Le monde des médias français est en pleine recomposition. Rodolphe Saadé, le puissant armateur à la tête de CMA CGM, accélère sa diversification en bâtissant un empire médiatique sous la bannière de CMA Media. Après avoir déjà acquis plusieurs titres de presse, il a récemment jeté son dévolu sur le groupe ASO (Amaury Sport Organisation), organisateur du Tour de France, et pris une participation significative dans le groupe M6. Cette offensive tous azimuts interroge sur les ambitions du milliardaire marseillais et l'avenir du paysage audiovisuel français.

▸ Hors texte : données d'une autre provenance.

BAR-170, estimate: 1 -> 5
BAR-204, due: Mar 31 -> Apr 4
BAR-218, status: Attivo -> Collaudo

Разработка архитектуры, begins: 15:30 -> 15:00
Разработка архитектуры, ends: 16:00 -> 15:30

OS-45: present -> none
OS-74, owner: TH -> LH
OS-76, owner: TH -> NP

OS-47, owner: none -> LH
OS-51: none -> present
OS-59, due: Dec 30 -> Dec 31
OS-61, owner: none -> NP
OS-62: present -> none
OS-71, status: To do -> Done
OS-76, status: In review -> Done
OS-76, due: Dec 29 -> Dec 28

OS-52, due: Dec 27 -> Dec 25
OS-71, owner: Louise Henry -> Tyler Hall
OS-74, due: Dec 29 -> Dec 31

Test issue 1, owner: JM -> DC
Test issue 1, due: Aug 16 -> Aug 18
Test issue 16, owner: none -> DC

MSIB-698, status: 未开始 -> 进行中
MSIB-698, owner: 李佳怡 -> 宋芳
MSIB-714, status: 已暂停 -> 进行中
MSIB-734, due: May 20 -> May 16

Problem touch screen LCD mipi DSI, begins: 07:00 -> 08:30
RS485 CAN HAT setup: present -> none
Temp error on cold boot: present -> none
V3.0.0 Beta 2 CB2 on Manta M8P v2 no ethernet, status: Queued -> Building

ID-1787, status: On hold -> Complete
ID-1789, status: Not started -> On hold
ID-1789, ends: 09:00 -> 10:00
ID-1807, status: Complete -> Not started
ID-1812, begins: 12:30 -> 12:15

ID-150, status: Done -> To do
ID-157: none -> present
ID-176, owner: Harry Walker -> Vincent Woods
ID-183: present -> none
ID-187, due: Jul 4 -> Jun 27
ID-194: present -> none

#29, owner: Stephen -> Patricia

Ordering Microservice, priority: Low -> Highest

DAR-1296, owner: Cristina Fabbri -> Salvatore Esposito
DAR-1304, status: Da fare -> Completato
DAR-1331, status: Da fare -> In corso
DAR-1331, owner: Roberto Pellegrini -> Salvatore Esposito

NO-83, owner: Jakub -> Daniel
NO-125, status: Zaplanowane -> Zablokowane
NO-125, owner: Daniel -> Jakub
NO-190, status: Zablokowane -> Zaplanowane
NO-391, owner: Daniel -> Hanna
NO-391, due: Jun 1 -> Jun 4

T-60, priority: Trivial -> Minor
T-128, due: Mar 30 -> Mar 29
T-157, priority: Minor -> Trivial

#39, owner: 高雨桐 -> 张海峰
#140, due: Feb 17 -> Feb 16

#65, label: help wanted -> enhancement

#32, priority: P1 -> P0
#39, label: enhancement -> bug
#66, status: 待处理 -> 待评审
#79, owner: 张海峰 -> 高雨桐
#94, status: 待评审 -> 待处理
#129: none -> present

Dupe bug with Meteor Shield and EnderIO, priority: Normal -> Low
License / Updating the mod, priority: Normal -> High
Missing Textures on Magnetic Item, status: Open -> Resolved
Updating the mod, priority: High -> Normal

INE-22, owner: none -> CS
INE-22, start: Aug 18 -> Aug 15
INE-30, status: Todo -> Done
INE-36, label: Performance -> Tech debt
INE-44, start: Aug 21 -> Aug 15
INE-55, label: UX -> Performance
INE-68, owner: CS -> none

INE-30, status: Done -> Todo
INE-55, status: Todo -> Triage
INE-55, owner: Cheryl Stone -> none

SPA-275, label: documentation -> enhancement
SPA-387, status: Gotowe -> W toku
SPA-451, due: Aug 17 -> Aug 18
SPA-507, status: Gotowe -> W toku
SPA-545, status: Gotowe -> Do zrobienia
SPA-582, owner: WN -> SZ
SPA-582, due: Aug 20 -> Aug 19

Une stratégie de diversification ambitieuse
Rodolphe Saadé, connu pour avoir fait de CMA CGM le troisième armateur mondial, ne cache pas ses ambitions dans les médias. Avec CMA Media, il a déjà racheté La Provence, Corse-Matin et plusieurs autres titres régionaux. L'acquisition d'ASO, valorisé à plusieurs centaines de millions d'euros, marque une étape majeure. ASO ne se limite pas au Tour de France : il organise aussi le Dakar, le Paris-Roubaix, et d'autres événements sportifs de renom. Parallèlement, CMA Media a pris une participation de 10 % dans le groupe M6, détenu par le groupe allemand Bertelsmann, avec l'option de monter à 30 % à l'avenir.
Un nouvel acteur dans l'audiovisuel
L'entrée de CMA Media dans le capital de M6 ouvre des perspectives inédites. Le groupe possède des chaînes phares comme M6, W9, ou encore Gulli. Cette prise de participation pourrait permettre à Saadé de peser sur les décisions stratégiques du groupe, notamment dans le cadre de la consolidation du secteur audiovisuel français. Certains analystes y voient le prélude à une OPA amicale à long terme. En attendant, Saadé a déclaré vouloir soutenir le développement de M6 tout en respectant son indépendance éditoriale.
Des synergies multiples
Les synergies entre les activités de CMA CGM et ses nouveaux médias sont évidentes. Le transport maritime et la logistique pourraient bénéficier d'une couverture médiatique favorable, tandis que les médias pourraient profiter des ressources financières du groupe. De plus, ASO offre une vitrine internationale pour le Tour de France, que CMA CGM pourrait sponsoriser ou utiliser pour promouvoir ses activités. Cependant, cette concentration de pouvoirs suscite des inquiétudes quant au pluralisme des médias.
Réactions et controverses
L'offensive de Saadé n'a pas manqué de faire réagir. Les syndicats de journalistes s'inquiètent d'une possible ingérence de l'actionnaire dans les rédactions. Des personnalités politiques, de gauche comme de droite, appellent à renforcer la législation sur la concentration des médias. Le gouvernement, par la voix du ministre de l'Économie, a promis une vigilance accrue de l'Autorité de la concurrence. De son côté, Saadé se défend de toute volonté de contrôle éditorial, affirmant vouloir créer un groupe de médias indépendant et pluraliste.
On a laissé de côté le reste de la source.